Bishop Arts Station, easily the largest mixed-use real estate project to come to Bishop Arts District in decades, appears to remain on track for an August groundbreaking.
Since the developer, Alamo Manhattan, obtained approval from Dallas City Council in March for $11.75 million in tax increment financing, this $57 million multifamily and retail development has been back to the Urban Design Peer Review Panel.
The UDPRP saw an updated and more detailed version of designs at a May 22 session, with particular focus on the plaza portion and how it interacts with the Dallas Area Rapid Transit light rail station to be placed there.
Bishop Arts Station is to include 209 apartment units and 25,200 square feet of restaurant and retail space. It is located at the northwest and southeast corners of Zang Boulevard and West Davis Street. Conditions for the TIF money include a mixed income housing policy, with at least 20 percent of units at affordable rates for 15 years. Alamo Manhattan must obtain the building permit by June 30, 2017 and a certificate of occupancy by Dec. 31, 2019.
Meanwhile, there is a sense in the community that the project has come a long way from the concept that received so much criticism last year. Alamo Manhattan made significant changes in response to concerns that Bishop Arts Station was just a clone of Uptown style of development, without regard to the unique nature of Bishop Arts.
David Spence of Good Space, an attorney and long-time developer and champion of Bishop Arts, likened the most recent designs to downtown Fort Worth: “They went from using red brick to buff-colored (yellow) brick.
Spence was also optimistic about the marketability of the project.
“There are tons of people, especially young educated people, who want to come back to the city to live. My tenants who moved here typically grew up in the suburbs, now have a degree and don’t want to go back to the suburbs,” Spence said.
Uptown is a much more expensive option and has a different vibe, Spence added. Potential renters are coming because they’re attracted to the racial and economic diversity that North Oak Cliff has. Five years ago, rents were going for around $1 per square foot. By the time of the project’s estimated completion in April 2018, Bishop Arts Station will probably command $2 per square foot.

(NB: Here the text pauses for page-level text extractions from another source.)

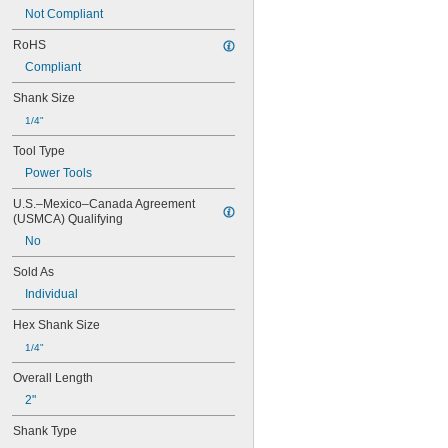
0.079"
Not Compliant
0.080"
3/32"
RoHS
0.094"
Compliant
0.096"
0.098"
Shank Size
0.099"
1/4"
0.100"
0.102"
Tool Type
7/64"
Power Tools
0.111"
0.118"
U.S.–Mexico–Canada Agreement 
(USMCA) Qualifying
0.119"
1/8"
No
0.133"
Sold As
0.138"
9/64"
Individual
0.141"
Hex Shank Size
0.145"
5/32"
1/4"
0.157"
Overall Length
0.158"
0.168"
2"
11/64"
Shank Type
0.183"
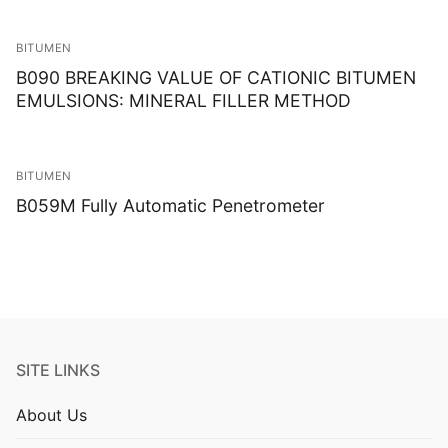
BITUMEN
B090 BREAKING VALUE OF CATIONIC BITUMEN
EMULSIONS: MINERAL FILLER METHOD
BITUMEN
B059M Fully Automatic Penetrometer
SITE LINKS
About Us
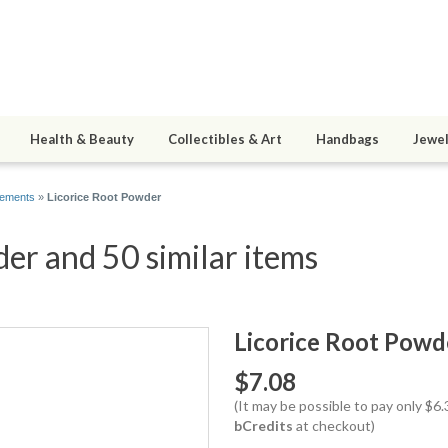
Health & Beauty
Collectibles & Art
Handbags
Jewel
lements
»
Licorice Root Powder
er and 50 similar items
Licorice Root Powd
$7.08
(It may be possible to pay only $6
bCredits
at checkout)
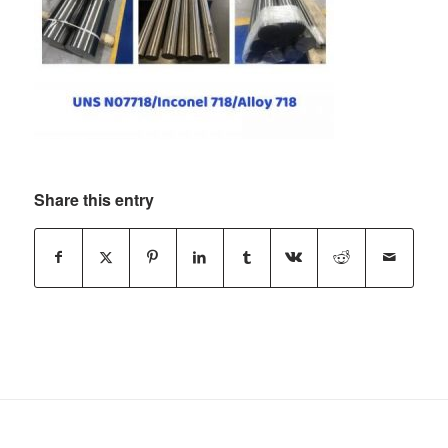
Share this entry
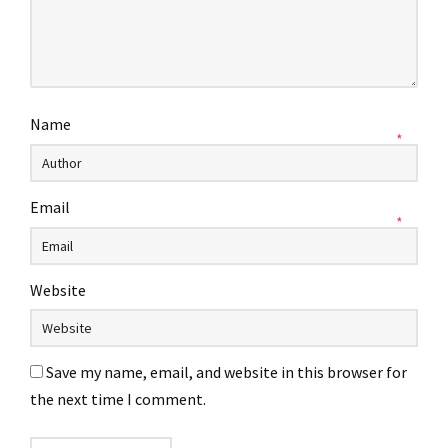
Name
*
Email
*
Website
Save my name, email, and website in this browser for
the next time I comment.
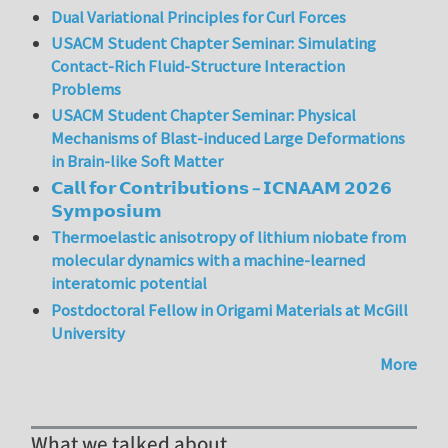
Dual Variational Principles for Curl Forces
USACM Student Chapter Seminar: Simulating
Contact-Rich Fluid-Structure Interaction
Problems
USACM Student Chapter Seminar: Physical
Mechanisms of Blast-induced Large Deformations
in Brain-like Soft Matter
𝗖𝗮𝗹𝗹 𝗳𝗼𝗿 𝗖𝗼𝗻𝘁𝗿𝗶𝗯𝘂𝘁𝗶𝗼𝗻𝘀 – 𝗜𝗖𝗡𝗔𝗔𝗠 𝟮𝟬𝟮𝟲
𝗦𝘆𝗺𝗽𝗼𝘀𝗶𝘂𝗺
Thermoelastic anisotropy of lithium niobate from
molecular dynamics with a machine-learned
interatomic potential
Postdoctoral Fellow in Origami Materials at McGill
University
More
What we talked about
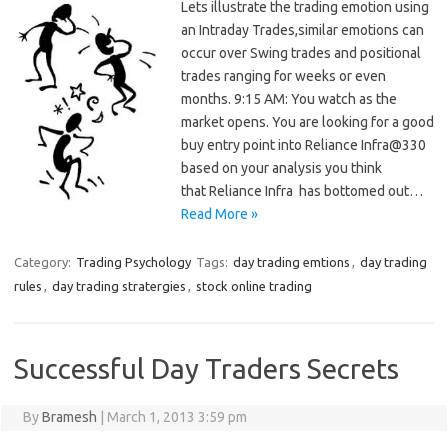
Lets illustrate the trading emotion using
an Intraday Trades,similar emotions can
occur over Swing trades and positional
trades ranging for weeks or even
months. 9:15 AM: You watch as the
market opens. You are looking for a good
buy entry point into Reliance Infra@330
based on your analysis you think
that Reliance Infra has bottomed out…
Read More »
Category:
Trading Psychology
Tags:
day trading emtions
,
day trading
rules
,
day trading stratergies
,
stock online trading
Successful Day Traders Secrets
By
Bramesh
|
March 1, 2013 3:59 pm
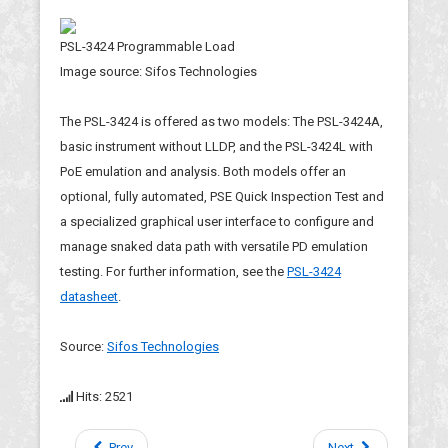
PSL-3424 Programmable Load
Image source: Sifos Technologies
The PSL-3424 is offered as two models: The PSL-3424A,
basic instrument without LLDP, and the PSL-3424L with
PoE emulation and analysis. Both models offer an
optional, fully automated, PSE Quick Inspection Test and
a specialized graphical user interface to configure and
manage snaked data path with versatile PD emulation
testing. For further information, see the
PSL-3424
datasheet
.
Source:
Sifos Technologies
Hits: 2521
Prev
Next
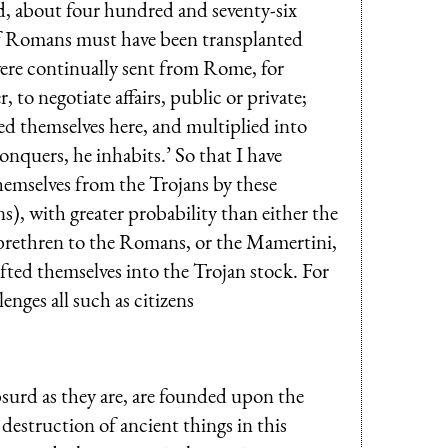
id, about four hundred and seventy-six
of Romans must have been transplanted
were continually sent from Rome, for
to negotiate affairs, public or private;
ted themselves here, and multiplied into
nquers, he inhabits.’ So that I have
hemselves from the Trojans by these
, with greater probability than either the
brethren to the Romans, or the Mamertini,
ted themselves into the Trojan stock. For
nges all such as citizens
surd as they are, are founded upon the
destruction of ancient things in this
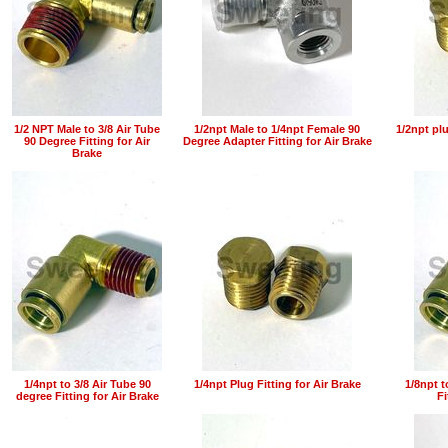
1/2 NPT Male to 3/8 Air Tube
1/2npt Male to 1/4npt Female 90
1/2npt plu
90 Degree Fitting for Air
Degree Adapter Fitting for Air Brake
Brake
1/4npt to 3/8 Air Tube 90
1/4npt Plug Fitting for Air Brake
1/8npt t
degree Fitting for Air Brake
Fi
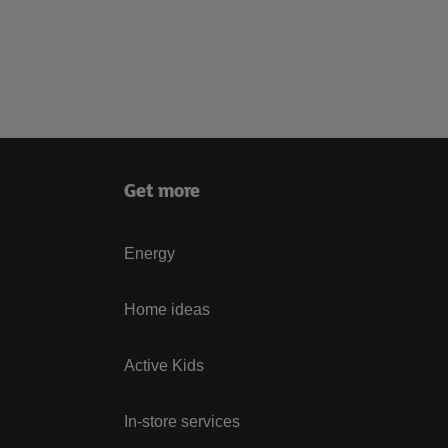
Get more
Energy
Home ideas
Active Kids
In-store services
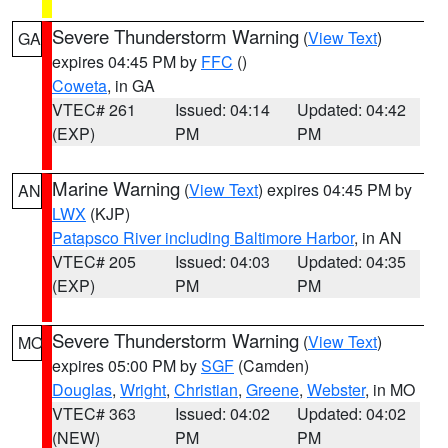
Severe Thunderstorm Warning
(
View Text
)
GA
expires 04:45 PM by
FFC
()
Coweta
, in GA
VTEC# 261
Issued: 04:14
Updated: 04:42
(EXP)
PM
PM
Marine Warning
(
View Text
) expires 04:45 PM by
AN
LWX
(KJP)
Patapsco River including Baltimore Harbor
, in AN
VTEC# 205
Issued: 04:03
Updated: 04:35
(EXP)
PM
PM
Severe Thunderstorm Warning
(
View Text
)
MO
expires 05:00 PM by
SGF
(Camden)
Douglas
,
Wright
,
Christian
,
Greene
,
Webster
, in MO
VTEC# 363
Issued: 04:02
Updated: 04:02
(NEW)
PM
PM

Demand for retail is strong as well, he added. There have been concerns in the community on whether local merchants will be able to participate, or will the usual mix of national chains dominate?
“I don’t know. That’s what we’re going to find out. It’s an experiment. I know (Alamo Manhattan president) Matt Segrest is fascinated with this urban landscape. He is wanting to take it to the next level and not homogenize it. The problem is all these people are borrowing money, and the lenders are comfortable with lending to J.Crew and that ilk,” Spence said.
Another major element of the project is its density and the tie-in to the streetcar extension DART is laying in that direction.
“We spent close to $60 million bringing the streetcar downtown to that point, and it’s $1 million a year per mile to operate. The only way that works is if you bring in density. The city has made a very expensive investment at that corner and anybody in transit-oriented development will tell you that you’ve got to build density all along that route if you want to get any return on investment,” Spence said.
Alamo Manhattan was the first in this decade to gamble on this area of North Oak Cliff, but several other projects of even higher density are on the drawing boards.